Park Chung-hee also appears as a spectre. His era was one in which utilitarian planning razed informal low-rise communities in favour of concrete blocks. Looking at Lee’s numerous pieces drawing on imaginative architecture – whether Bruno Taut’s theoretical schemes for garden cities topped with the skyscraper-like Stadtkrone, or the very real Hagia Sophia in Istanbul – one can see an exuberant reaction against the pragmatic, featureless blocks erected during her youth. A display in the exhibition’s laboratory-like second room, on a two-levelled shelf, gathers several of these items in an imaginary plateau, models for a future that was never made manifest. 



Lee Bul. Mon grand récit_ Weep into stones, 2005. Installation view at Hayward Gallery, London 2018. © Lee Bul. Photo: Linda Nylind.

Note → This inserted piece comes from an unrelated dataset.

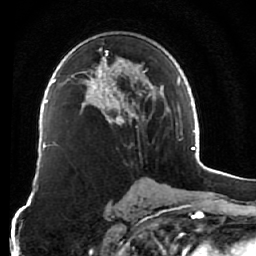
Breast MRI (dynamic contrast-enhanced), one axial slice; slice 40 of 76 in the series (ordered by position); cropped to one breast; dynamic contrast-enhanced series, time point 2 of 7 at this slice position (early post-contrast); 1.5 T; TE 2.6 ms, TR 5.9 ms; 2.5 mm slice thickness; 256 × 256 image matrix, field of view 155 × 155 mm. Female patient.
Annotated regions visible in this slice (semi-automatic segmentation, software-assisted and operator-edited):
- enhancing-tissue mask used for the functional tumour volume (all voxels passing the contrast-enhancement thresholds inside the analysis volume; usually the tumour): bounding box (x1, y1, x2, y2) in pixels: (82, 50, 155, 124)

The enormous, visually thrilling Mon grand récit: Weep into stones … (2005) conflates Lee’s own functionalist studio with the imaginary skyscrapers of Hugh Ferriss, and bears a blinking sign with three pieces of text ostensibly taken from the 17th-century writer Sir Thomas Browne: “Weep into stones / fables like snow / our few evil days”. Beyond the first, however, none of these phrases appears as written in Browne’s Hydriotaphia (1658), and the abridgement has the effect of turning the subtleties of Browne’s incomparably baroque prose into vague sentiment. 

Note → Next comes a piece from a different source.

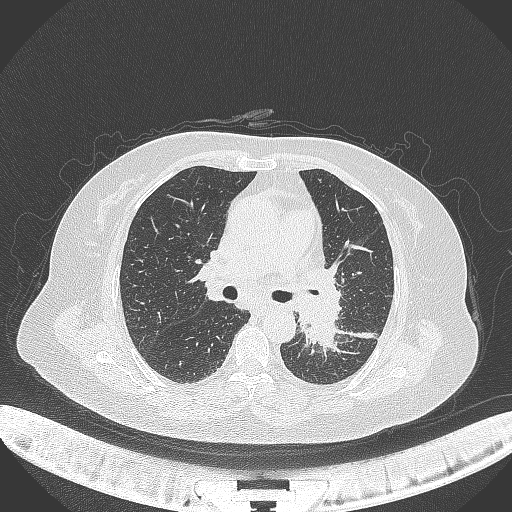
Chest CT, one axial slice. Slice 206 of 322 in the series (ordered by position). Lung window (W 1500 / L -600 HU). 1 mm slice thickness. 512 × 512 image matrix. Female patient, age 69 years. From the clinical record (not read from this slice): clinical TNM (as recorded): T2b N3 M1.
Structures marked on this image (rectangle marked by the reading radiologist):
- lung tumour (recorded histology: adenocarcinoma): bounding box (x1, y1, x2, y2) in pixels: (296, 300, 342, 355)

Such references on references have become a hallmark of Lee’s post-2000 work. Bunker (M Bakhtin) (2007/12), part-named for the philosopher and literary theorist whose concept of grotesque realism – a literary mode in which the abstract is related to the base facts of human existence – corresponds with some of Lee’s approach. The installation that bears his name is a cavern-like booth in which listeners can hear their own words and footsteps distorted to sound like Lee’s imagining of these sounds in different architectural spaces. And each of these spaces, it turns out, is meant to represent a stage in the life of Yi Gu, the architect grandson of the last Emperor of Korea. Although Lee’s installation is sensorially affecting, one wonders what the combination of Bahktin and Yi Gu meansstrip it of its referential title, and the work’s tracing of a life through imagined space becomes more palpable.

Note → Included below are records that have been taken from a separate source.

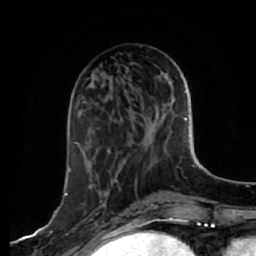
Breast MRI, one axial slice; slice 21 of 64 in the series (ordered by position); cropped to one breast; dynamic contrast-enhanced series, time point 2 of 7 at this slice position (early post-contrast); 1.5 T; TE 2.5 ms, TR 5.4 ms; 256 × 256 image matrix, field of view 170 × 170 mm. Female patient.
Structures marked on this image (semi-automatic segmentation, software-assisted and operator-edited):
- enhancing-tissue mask used for the functional tumour volume (all voxels passing the contrast-enhancement thresholds inside the analysis volume; usually the tumour): bounding box [x1, y1, x2, y2] px = [65, 142, 77, 235]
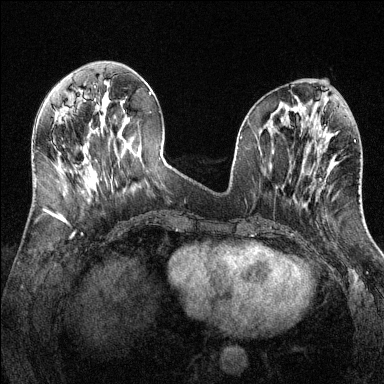
Breast MRI (dynamic contrast-enhanced), one axial slice; position 50 of 144 along the scan axis; dynamic contrast-enhanced series, time point 2 of 6 at this slice position (early post-contrast); 1.5 T; TE 1.7 ms, TR 4.6 ms; 1.2 mm slice thickness; 384 × 384 image matrix, field of view 320 × 320 mm. Female patient.
Outlined on this slice (semi-automatically segmented with operator editing):
- enhancing-tissue mask used for the functional tumour volume (all voxels passing the contrast-enhancement thresholds inside the analysis volume; usually the tumour): bounding box <316,180,326,200> (left, top, right, bottom; pixels)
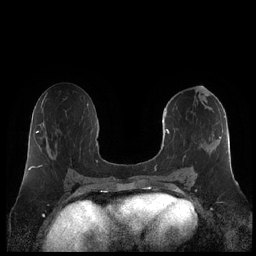
Breast MRI (dynamic contrast-enhanced), one axial slice. Slice 106 of 248 in the series (ordered by position). Dynamic contrast-enhanced series, time point 2 of 7 at this slice position (early post-contrast). 1.5 T. TE 1.9 ms, TR 4.1 ms. 0.8 mm slice thickness. 256 × 256 image matrix, field of view 340 × 340 mm. Female patient.
Outlined on this slice (semi-automatic segmentation, software-assisted and operator-edited):
- enhancing-tissue mask used for the functional tumour volume (all voxels passing the contrast-enhancement thresholds inside the analysis volume; usually the tumour): bounding box <161,108,226,180> (left, top, right, bottom; pixels)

There is still a lot to enjoy in these works. It is just that, sometimes, Lee adds too many ingredients to the pot, so that the individual flavours are obscured. Her early practice, which struck out at Korea’s conservative, highly unequal gender politics, have a truer charge. Abortion (1989), Lee’s first major work, saw the artist dangled upside down from a ceiling, semi-nude, reading poetry, singing pop songs and trying to express through sound and gesture the pain of her own abortions. It is bracing stuff and must have been even more so in a country that was only just on the cusp of democracy (abortion remains illegal in Korea). A few years later, she flew to Tokyo dressed in a monstrous costume akin to those in her structures and solicited reaction from the people around her and encouraged gallery-goers to blow up a humongous image of herself, barely clothed, in a stylised pose of suggestive compliance. These works, represented in the Hayward by videos, are still potent.



Lee Bul. Via Negativa II, 2014. Installation view at Hayward Gallery, London 2018 (interior detail) © Lee Bul 2018. Photograph: Mark Blower.

And there is much pleasure to be had in the aesthetic spectacle of Lee’s more recent work. Live Forever (2001) is a sleek retro-futurist karaoke pod for a solitary, one-person performance and, when created, said something prescient about our increasingly solipsistic, screen-bound time. Heaven and Earth (2007) is a bathtub encased in cracked white tiles, fringed by a mountain range and filled with black goo; it represents the misplaced idealism of South Koreans towards their peninsula’s sacred mountains, which, since 1953 have behind the North Korean border. In this mode – clever but clear, devoid of muddle – Lee shines. The exhibition’s climatic work, Via Negativa II (2014), is a maze-like installation in which visitors walk through an illusory labyrinth of infinity mirrors, which distort a clear path into something disorientating and overwhelming. Shard-like echoes of oneself become invisible yet disembodied, somewhere in between real and unreal. Like much of Lee’s best work, it is a place where you want to linger transfixed, but not for too long.